Out back is a two-tiered deck deck with a diving board I was advised against messing with.
I spent my evening traveling about the grounds, conversing with the owner, my two friends and numerous other “tavernauts,” as they lovingly call themselves, about life, politics and everything between. We learned about the owner’s hobbies and focuses, discussed homeopathy, local education, race relations, and the finer points of eating moonshine-soaked strawberries out the jar.
I was the sober mascot for the evening and the well-identified Tavern Virgin, as it was my first time at the Tavern.
The day had already started out both interesting and productive, as I had to drive from Montgomery to Atlanta to reclaim my RV and put it into storage. I hung out with a friend for awhile, visited Rev Coffee in Smyrna, and then headed south to Columbus.
The evening was a good one. I made new friends, had interesting conversations, danced a little, and had to deal with some drunks, but it was all in good fun.
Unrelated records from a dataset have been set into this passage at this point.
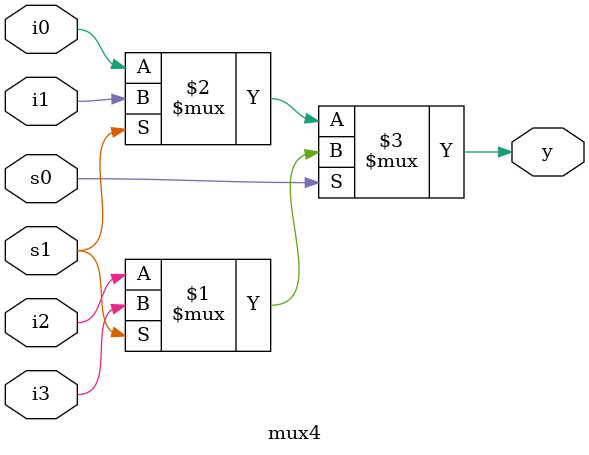
<source format=v>
module mux4(y,i0,i1,i2,i3,s0,s1);
input i0,i1,i2,i3;
input s0,s1;
output y;
assign y=s0?(s1?i3:i2):(s1?i1:i0);
/*always@ (i0,i1,i2,i3,sel) begin
case (s)
	2'b00  :  y=i0;
	2'b01  :  y=i1;
	2'b10  :  y=i2;
	default  :  y=i3;
	endcase
end*/
//assign y=(i[0]&(!s0)&(!s1))|(i[1]&(!s0)&(s1))|(i[2]&(s0)&(!s1))|(i[3]&(s0)&(s1));
endmodule

</source>
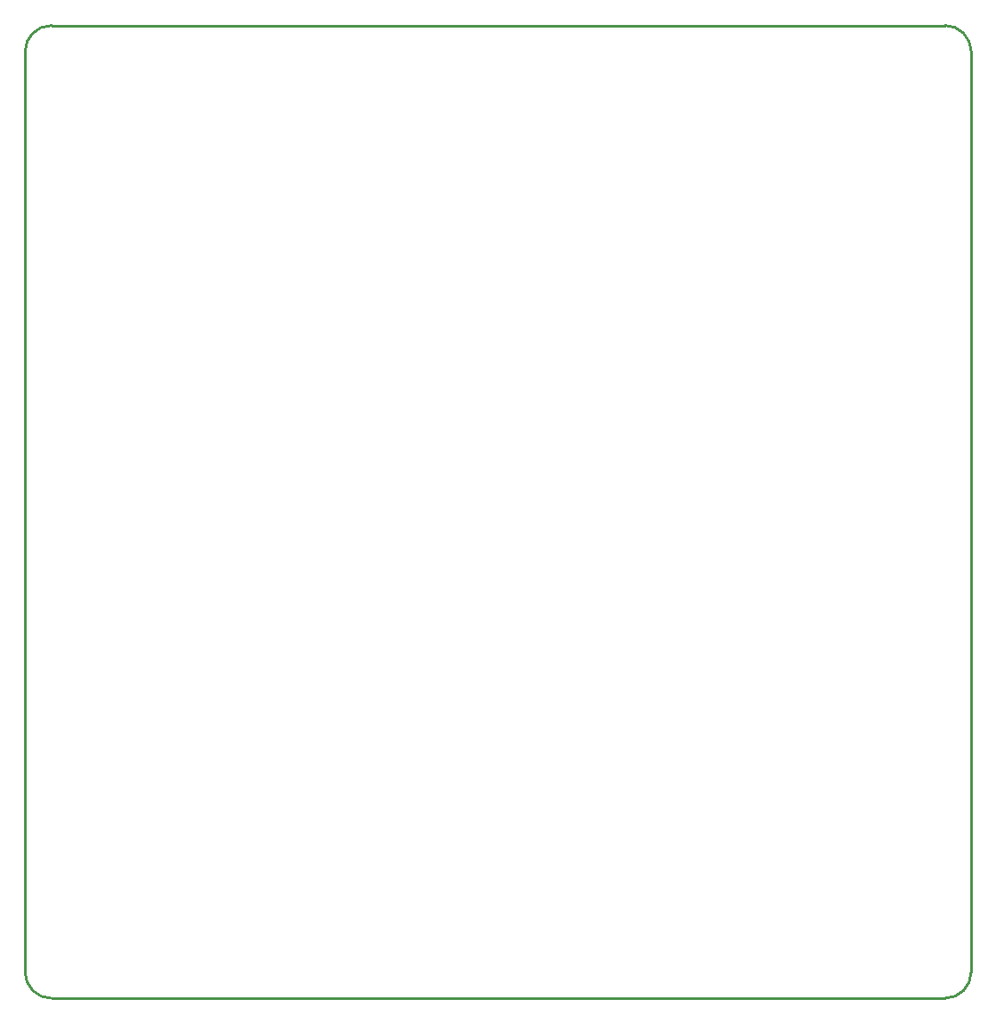
<source format=gko>
G04*
G04 #@! TF.GenerationSoftware,Altium Limited,Altium Designer,20.1.11 (218)*
G04*
G04 Layer_Color=16711935*
%FSAX24Y24*%
%MOIN*%
G70*
G04*
G04 #@! TF.SameCoordinates,00CC2090-7CFA-4186-AAFC-0D957EDE3CA2*
G04*
G04*
G04 #@! TF.FilePolarity,Positive*
G04*
G01*
G75*
%ADD11C,0.0100*%
D11*
Y000984D02*
G03*
X000984Y000000I000984J000000D01*
G01*
X034449D02*
G03*
X035433Y000984I000000J000984D01*
G01*
X000984Y036417D02*
G03*
X000000Y035433I000000J-000984D01*
G01*
X035433D02*
G03*
X034449Y036417I-000984J000000D01*
G01*
X000984Y000000D02*
X034449D01*
X000984Y036417D02*
X034449D01*
X035433Y000984D02*
Y035433D01*
X000000Y000984D02*
Y035433D01*
M02*

</source>
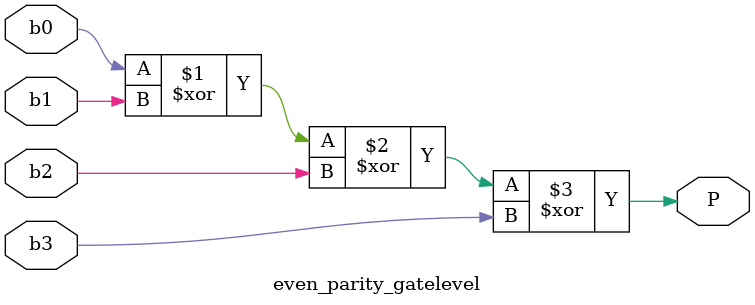
<source format=v>

module even_parity_gatelevel(b0, b1, b2, b3, P);
  
  input b0, b1, b2, b3;
  output P;
  
  xor x1 (P, b0, b1, b2, b3);
  
endmodule
  

</source>
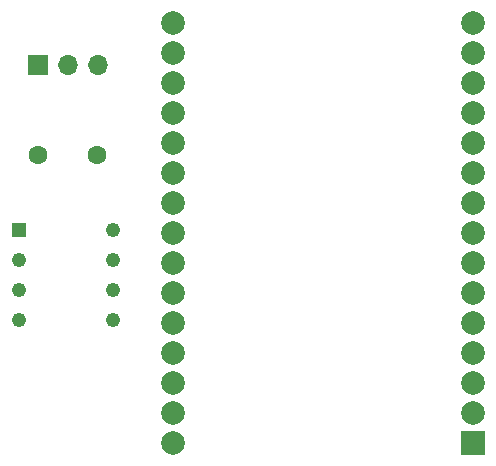
<source format=gbr>
%TF.GenerationSoftware,KiCad,Pcbnew,7.0.2-0*%
%TF.CreationDate,2023-09-29T11:13:34+09:30*%
%TF.ProjectId,ESP32DMX,45535033-3244-44d5-982e-6b696361645f,rev?*%
%TF.SameCoordinates,Original*%
%TF.FileFunction,Copper,L2,Bot*%
%TF.FilePolarity,Positive*%
%FSLAX46Y46*%
G04 Gerber Fmt 4.6, Leading zero omitted, Abs format (unit mm)*
G04 Created by KiCad (PCBNEW 7.0.2-0) date 2023-09-29 11:13:34*
%MOMM*%
%LPD*%
G01*
G04 APERTURE LIST*
%TA.AperFunction,ComponentPad*%
%ADD10R,2.000000X2.000000*%
%TD*%
%TA.AperFunction,ComponentPad*%
%ADD11C,2.000000*%
%TD*%
%TA.AperFunction,ComponentPad*%
%ADD12R,1.210000X1.210000*%
%TD*%
%TA.AperFunction,ComponentPad*%
%ADD13C,1.210000*%
%TD*%
%TA.AperFunction,ComponentPad*%
%ADD14C,1.600000*%
%TD*%
%TA.AperFunction,ComponentPad*%
%ADD15R,1.700000X1.700000*%
%TD*%
%TA.AperFunction,ComponentPad*%
%ADD16O,1.700000X1.700000*%
%TD*%
G04 APERTURE END LIST*
D10*
%TO.P,U1,1,3V3*%
%TO.N,unconnected-(U1-3V3-Pad1)*%
X93980000Y-101875000D03*
D11*
%TO.P,U1,2,GND*%
%TO.N,GND*%
X93980000Y-99335000D03*
%TO.P,U1,3,D15*%
%TO.N,unconnected-(U1-D15-Pad3)*%
X93980000Y-96795000D03*
%TO.P,U1,4,D2*%
%TO.N,unconnected-(U1-D2-Pad4)*%
X93980000Y-94255000D03*
%TO.P,U1,5,D4*%
%TO.N,unconnected-(U1-D4-Pad5)*%
X93980000Y-91715000D03*
%TO.P,U1,6,RX2*%
%TO.N,unconnected-(U1-RX2-Pad6)*%
X93980000Y-89175000D03*
%TO.P,U1,7,TX2*%
%TO.N,unconnected-(U1-TX2-Pad7)*%
X93980000Y-86635000D03*
%TO.P,U1,8,D5*%
%TO.N,unconnected-(U1-D5-Pad8)*%
X93980000Y-84095000D03*
%TO.P,U1,9,D18*%
%TO.N,unconnected-(U1-D18-Pad9)*%
X93980000Y-81555000D03*
%TO.P,U1,10,D19*%
%TO.N,unconnected-(U1-D19-Pad10)*%
X93980000Y-79015000D03*
%TO.P,U1,11,D21*%
%TO.N,unconnected-(U1-D21-Pad11)*%
X93980000Y-76475000D03*
%TO.P,U1,12,RX0*%
%TO.N,unconnected-(U1-RX0-Pad12)*%
X93980000Y-73935000D03*
%TO.P,U1,13,TX0*%
%TO.N,unconnected-(U1-TX0-Pad13)*%
X93980000Y-71395000D03*
%TO.P,U1,14,D22*%
%TO.N,unconnected-(U1-D22-Pad14)*%
X93980000Y-68855000D03*
%TO.P,U1,15,D23*%
%TO.N,unconnected-(U1-D23-Pad15)*%
X93980000Y-66315000D03*
%TO.P,U1,30,VIN*%
%TO.N,+5V*%
X68580000Y-101875000D03*
%TO.P,U1,29,GND*%
%TO.N,GND*%
X68580000Y-99335000D03*
%TO.P,U1,28,D13*%
%TO.N,unconnected-(U1-D13-Pad28)*%
X68580000Y-96795000D03*
%TO.P,U1,27,D12*%
%TO.N,unconnected-(U1-D12-Pad27)*%
X68580000Y-94255000D03*
%TO.P,U1,26,D14*%
%TO.N,/DMX_DATA*%
X68580000Y-91715000D03*
%TO.P,U1,25,D27*%
%TO.N,unconnected-(U1-D27-Pad25)*%
X68580000Y-89175000D03*
%TO.P,U1,24,D26*%
%TO.N,unconnected-(U1-D26-Pad24)*%
X68580000Y-86635000D03*
%TO.P,U1,23,D25*%
%TO.N,unconnected-(U1-D25-Pad23)*%
X68580000Y-84095000D03*
%TO.P,U1,22,D33*%
%TO.N,unconnected-(U1-D33-Pad22)*%
X68580000Y-81555000D03*
%TO.P,U1,21,D32*%
%TO.N,unconnected-(U1-D32-Pad21)*%
X68580000Y-79015000D03*
%TO.P,U1,20,D35*%
%TO.N,unconnected-(U1-D35-Pad20)*%
X68580000Y-76475000D03*
%TO.P,U1,19,D34*%
%TO.N,unconnected-(U1-D34-Pad19)*%
X68580000Y-73935000D03*
%TO.P,U1,18,VN*%
%TO.N,unconnected-(U1-VN-Pad18)*%
X68580000Y-71395000D03*
%TO.P,U1,17,VP*%
%TO.N,unconnected-(U1-VP-Pad17)*%
X68580000Y-68855000D03*
%TO.P,U1,16,EN*%
%TO.N,unconnected-(U1-EN-Pad16)*%
X68580000Y-66315000D03*
%TD*%
D12*
%TO.P,U2,1,RO*%
%TO.N,unconnected-(U2-RO-Pad1)*%
X55560000Y-83820000D03*
D13*
%TO.P,U2,2,~{RE}*%
%TO.N,+5V*%
X55560000Y-86360000D03*
%TO.P,U2,3,DE*%
X55560000Y-88900000D03*
%TO.P,U2,4,DI*%
%TO.N,/DMX_DATA*%
X55560000Y-91440000D03*
%TO.P,U2,5,GND*%
%TO.N,GND*%
X63500000Y-91440000D03*
%TO.P,U2,6,A*%
%TO.N,/XLR_PIN3*%
X63500000Y-88900000D03*
%TO.P,U2,7,B*%
%TO.N,/XLR_PIN2*%
X63500000Y-86360000D03*
%TO.P,U2,8,VCC*%
%TO.N,+5V*%
X63500000Y-83820000D03*
%TD*%
D14*
%TO.P,C1,1*%
%TO.N,+5V*%
X57190000Y-77470000D03*
%TO.P,C1,2*%
%TO.N,GND*%
X62190000Y-77470000D03*
%TD*%
D15*
%TO.P,J1,1,Pin_1*%
%TO.N,GND*%
X57150000Y-69850000D03*
D16*
%TO.P,J1,2,Pin_2*%
%TO.N,/XLR_PIN2*%
X59690000Y-69850000D03*
%TO.P,J1,3,Pin_3*%
%TO.N,/XLR_PIN3*%
X62230000Y-69850000D03*
%TD*%
M02*

</source>
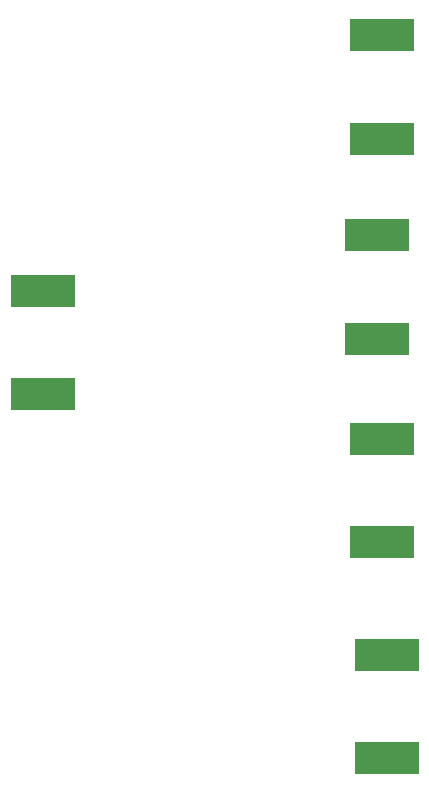
<source format=gbs>
G04 #@! TF.FileFunction,Soldermask,Bot*
%FSLAX46Y46*%
G04 Gerber Fmt 4.6, Leading zero omitted, Abs format (unit mm)*
G04 Created by KiCad (PCBNEW 4.0.2+dfsg1-stable) date Mo 06 Nov 2017 22:22:18 CET*
%MOMM*%
G01*
G04 APERTURE LIST*
%ADD10C,1.000000*%
%ADD11R,5.480000X2.820000*%
G04 APERTURE END LIST*
D10*
D11*
X133820000Y-87880000D03*
X133820000Y-79120000D03*
X133820000Y-122030000D03*
X133820000Y-113270000D03*
X105080000Y-100720000D03*
X105080000Y-109480000D03*
X133370000Y-104780000D03*
X133370000Y-96020000D03*
X134220000Y-140330000D03*
X134220000Y-131570000D03*
M02*

</source>
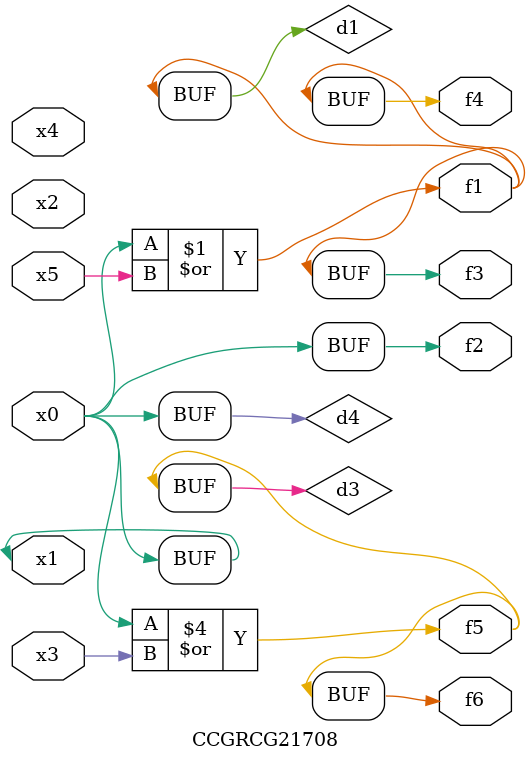
<source format=v>
module CCGRCG21708(
	input x0, x1, x2, x3, x4, x5,
	output f1, f2, f3, f4, f5, f6
);

	wire d1, d2, d3, d4;

	or (d1, x0, x5);
	xnor (d2, x1, x4);
	or (d3, x0, x3);
	buf (d4, x0, x1);
	assign f1 = d1;
	assign f2 = d4;
	assign f3 = d1;
	assign f4 = d1;
	assign f5 = d3;
	assign f6 = d3;
endmodule

</source>
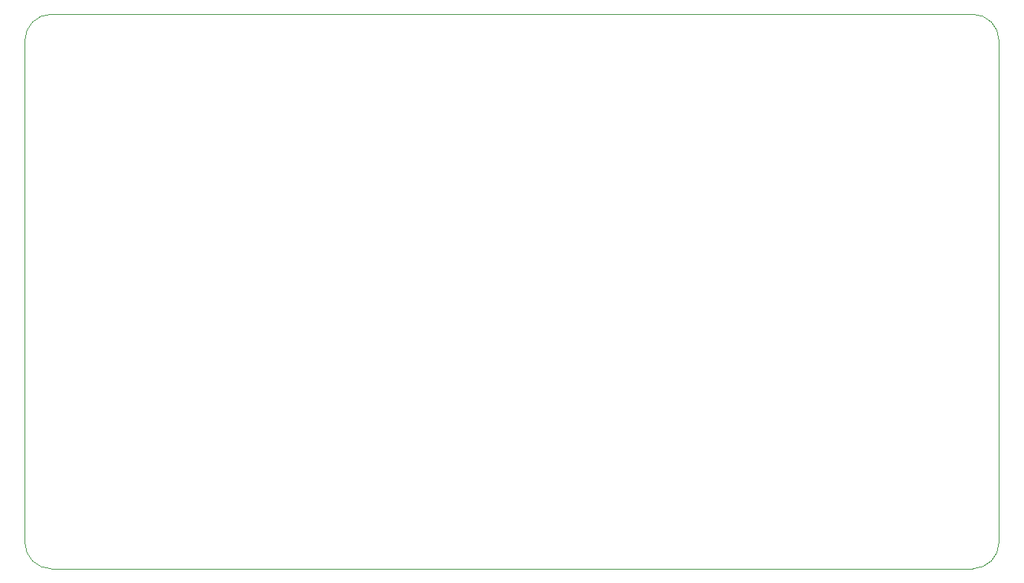
<source format=gm1>
%TF.GenerationSoftware,KiCad,Pcbnew,(5.1.12)-1*%
%TF.CreationDate,2022-01-24T11:12:20+01:00*%
%TF.ProjectId,KieraV2,4b696572-6156-4322-9e6b-696361645f70,rev?*%
%TF.SameCoordinates,Original*%
%TF.FileFunction,Profile,NP*%
%FSLAX46Y46*%
G04 Gerber Fmt 4.6, Leading zero omitted, Abs format (unit mm)*
G04 Created by KiCad (PCBNEW (5.1.12)-1) date 2022-01-24 11:12:20*
%MOMM*%
%LPD*%
G01*
G04 APERTURE LIST*
%TA.AperFunction,Profile*%
%ADD10C,0.100000*%
%TD*%
G04 APERTURE END LIST*
D10*
X210500000Y-89800000D02*
G75*
G02*
X213500000Y-92800000I0J-3000000D01*
G01*
X213500000Y-150000000D02*
G75*
G02*
X210500000Y-153000000I-3000000J0D01*
G01*
X105500000Y-153000000D02*
G75*
G02*
X102500000Y-150000000I0J3000000D01*
G01*
X102500000Y-92800000D02*
G75*
G02*
X105500000Y-89800000I3000000J0D01*
G01*
X105500000Y-153000000D02*
X210500000Y-153000000D01*
X213500000Y-92800000D02*
X213500000Y-150000000D01*
X105500000Y-89800000D02*
X210500000Y-89800000D01*
X102500000Y-92800000D02*
X102500000Y-150000000D01*
M02*

</source>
No more standing close to Eric Parsons when he’s feeling like a smartass and is toasted.
I hope to return soon, though I will not say next when I am scheduled to go, because “What happens at the Tavern better damn well stay at the Tavern or you’re not longer invited to the Tavern.” That’s the extended version. Or they shoot you. There’s always that.
My time was good. I had lots of fun, great convo, and it’s always good to see old friends while making new ones. My my friend who invited me was correct — I did have a good time.
And that’s how I lost my “Tavern VI”rgnity.